Расстегиваю. Она мне мешает заняться замочком-молнией, этой мелкозубой
зверюшкой, глупой защитницей нежного, розового. Хватит ходить с
искусанными руками, как ты считаешь?
Конечно, но что будет потом, когда ты приручишь ее, и собачонка перестанет
царапать вездесущие пальцы, молча впиваться в твое запястье?
Будут закрытые глаза и перепутанные губы. То же, что и всегда.
Всегда пахнет земляникой и белыми бабочками бесконечного уединения.
Еще никогда серый лоб соглядатая не качался так близко отраженьем
мертвой луны в кислом омуте плацкартного купе.
Какие апрельские тезисы готовит он, без устали калеча бумагу волнистыми
линиями особого мнения?
А почему ты решила, что он парторг, может быть, педагог-новатор, ведущий
страстный творческий спор с молодым единомышленником-максималистом,
или сельский, и это возможно, ухо-горло-нос, взволнованный перспективами
безболезненного выдирания гланд, жертва лихого пера столичного
спецкора медицинской газеты?
И потом, подумай, там, где друг о друга трутся бутылки и перешептываются
сапоги, внизу, на германской клеенке полки, что он может увидеть,
воюя с буквами, пытая предложения и приговаривая абзацы?
Он слышит. Слышит редкой шерстью волос, совком носа и сырниками щек.
Резина воздуха попискивает и поскрипывает от патологического напряжения
его слуховых рецептеров. Ты разве не чувствуешь затылком, спиной,
всем телом?
Спиной я чувствую твою руку, ладошку-путешественницу, которой неведомы
страхи маленькой хорошистки с пропеллером симметричных косичек.
Учись у собственных пальцев, теплых и вездесущих, самостоятельности
и независимости. Просто сконцентрируйся вся в круглых костяшках
и мягких подушечках.
Глупыш, это всего лишь инстинкт гнусной собственницы, лягухи, что
на верхней полке черноту ночи бодающего пассажирского поезда затаилась
в обнимку со стрелой из княжеского колчана.
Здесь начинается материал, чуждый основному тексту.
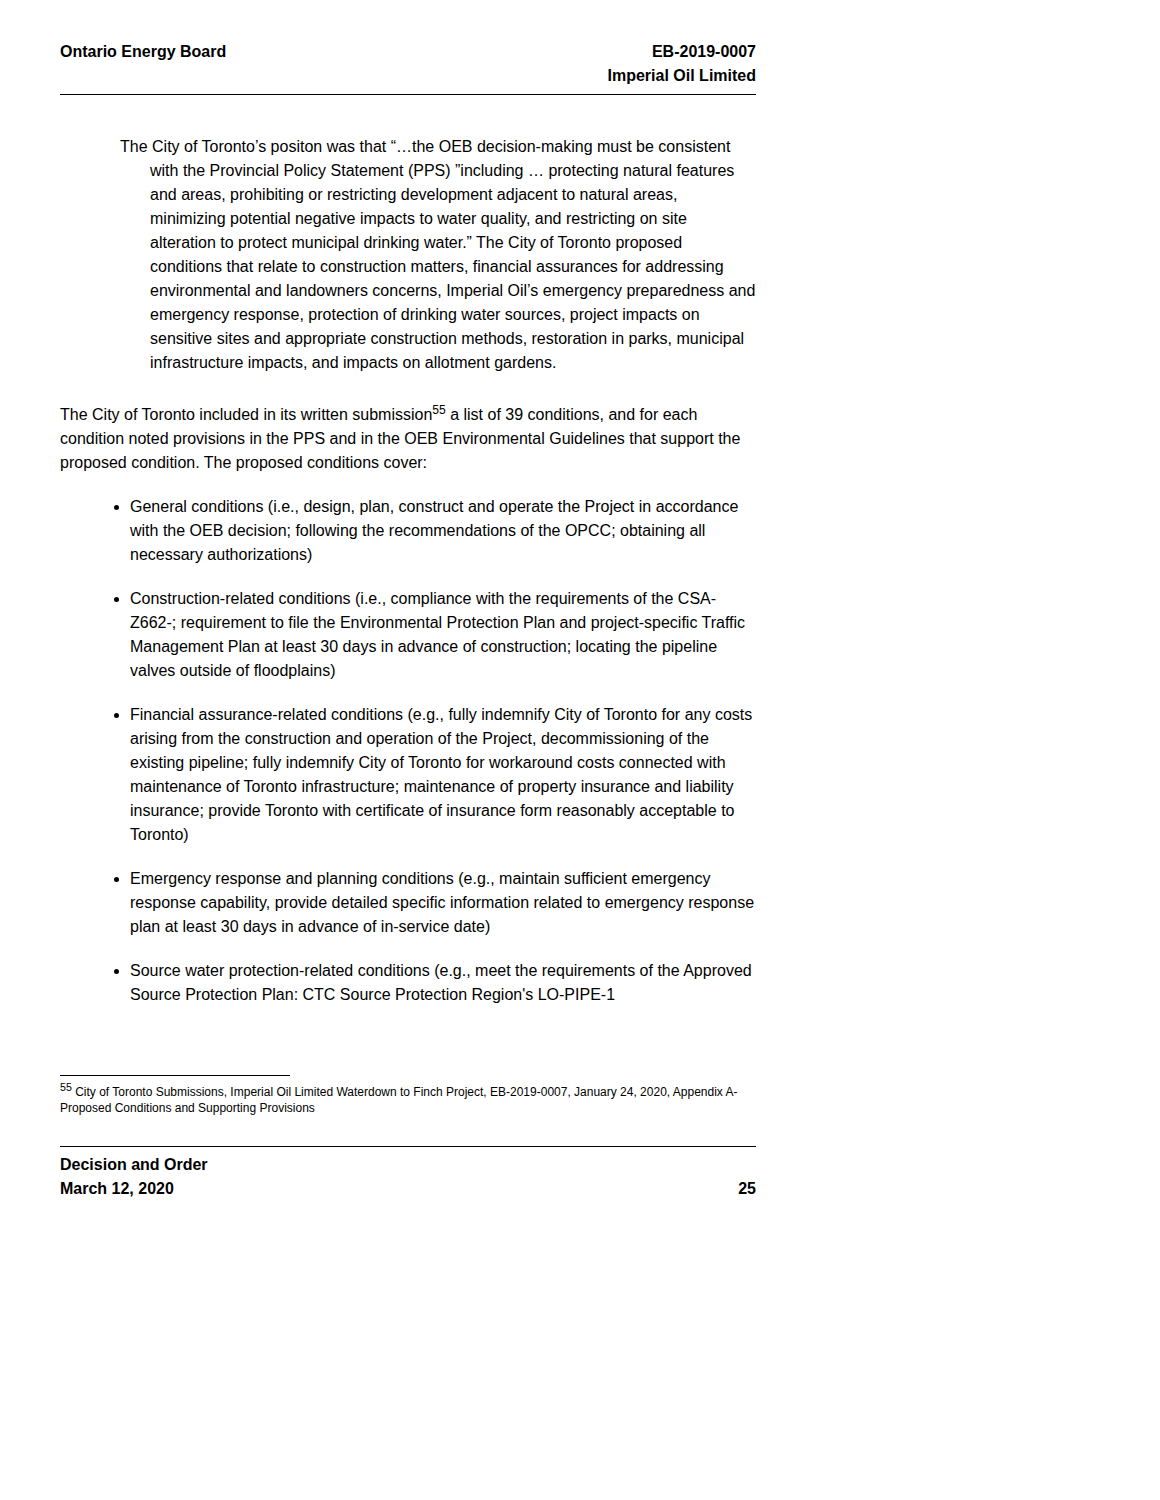Ontario Energy Board
EB-2019-0007
Imperial Oil Limited
The City of Toronto’s positon was that “…the OEB decision-making must be consistent with the Provincial Policy Statement (PPS) ”including … protecting natural features and areas, prohibiting or restricting development adjacent to natural areas, minimizing potential negative impacts to water quality, and restricting on site alteration to protect municipal drinking water.” The City of Toronto proposed conditions that relate to construction matters, financial assurances for addressing environmental and landowners concerns, Imperial Oil’s emergency preparedness and emergency response, protection of drinking water sources, project impacts on sensitive sites and appropriate construction methods, restoration in parks, municipal infrastructure impacts, and impacts on allotment gardens.
The City of Toronto included in its written submission55 a list of 39 conditions, and for each condition noted provisions in the PPS and in the OEB Environmental Guidelines that support the proposed condition. The proposed conditions cover:
General conditions (i.e., design, plan, construct and operate the Project in accordance with the OEB decision; following the recommendations of the OPCC; obtaining all necessary authorizations)
Construction-related conditions (i.e., compliance with the requirements of the CSA-Z662-; requirement to file the Environmental Protection Plan and project-specific Traffic Management Plan at least 30 days in advance of construction; locating the pipeline valves outside of floodplains)
Financial assurance-related conditions (e.g., fully indemnify City of Toronto for any costs arising from the construction and operation of the Project, decommissioning of the existing pipeline; fully indemnify City of Toronto for workaround costs connected with maintenance of Toronto infrastructure; maintenance of property insurance and liability insurance; provide Toronto with certificate of insurance form reasonably acceptable to Toronto)
Emergency response and planning conditions (e.g., maintain sufficient emergency response capability, provide detailed specific information related to emergency response plan at least 30 days in advance of in-service date)
Source water protection-related conditions (e.g., meet the requirements of the Approved Source Protection Plan: CTC Source Protection Region's LO-PIPE-1
55 City of Toronto Submissions, Imperial Oil Limited Waterdown to Finch Project, EB-2019-0007, January 24, 2020, Appendix A- Proposed Conditions and Supporting Provisions
Decision and Order
March 12, 2020
25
Или, быть может, ты хочешь
упасть, оказаться внизу, где через холстину баулов незнакомых людей
тяжело дышат несвежие, спрессованные спешкой вещи?
Конечно, хочу! Я просто мечтаю измять, неказистой гармошкой морщин
лишить актуальности пыльный крахмал известий, литературки или за
рубежом, пусть прибор самопишущий выпадет наконец из рук умножающего
горе бессонницы скорбью познания.
- Товарищ доцент, - скажу я ему, сползая с пластикового стола, - я вам
сочувствую, но усы подрисовывать в полночь героям труда, вешать очки
на знатных доярок и пионерам лепить биологически неоправданные рога
вредно и глупо. Вы можете испытать тот же душевный подъем, но без ущерба
для глаз, обыграв в шахматы проводника, например. Слышите, он, вам
подобно, лишенный тепла и любви, мается, бедолага, в служебном отсеке,
механически, без вдохновения, даровой кипяток возмущает бесплатной
казенной ложкой.
Чик, чик, чик.
Шелест и хруст, ветряная мельница толстых полос, быстрый промельк
мелкого, едкого шрифта, ага, передовицу наконец пропахал, проработал,
разложил по полочкам, тесемочки завязал, подписал, ура, переходит
теперь к сообщениям с мест.
Это не кончится никогда. Сашенька, милый, давай не будем больше мучать
друг друга, покорены все пуговицы и крючки, все тайны этой безбрежной
равнины железнодорожной ночи открыты, узнаны нами, все, кроме одной,
главной, но она вечна и изведанное сегодня, станет неизведанным завтра.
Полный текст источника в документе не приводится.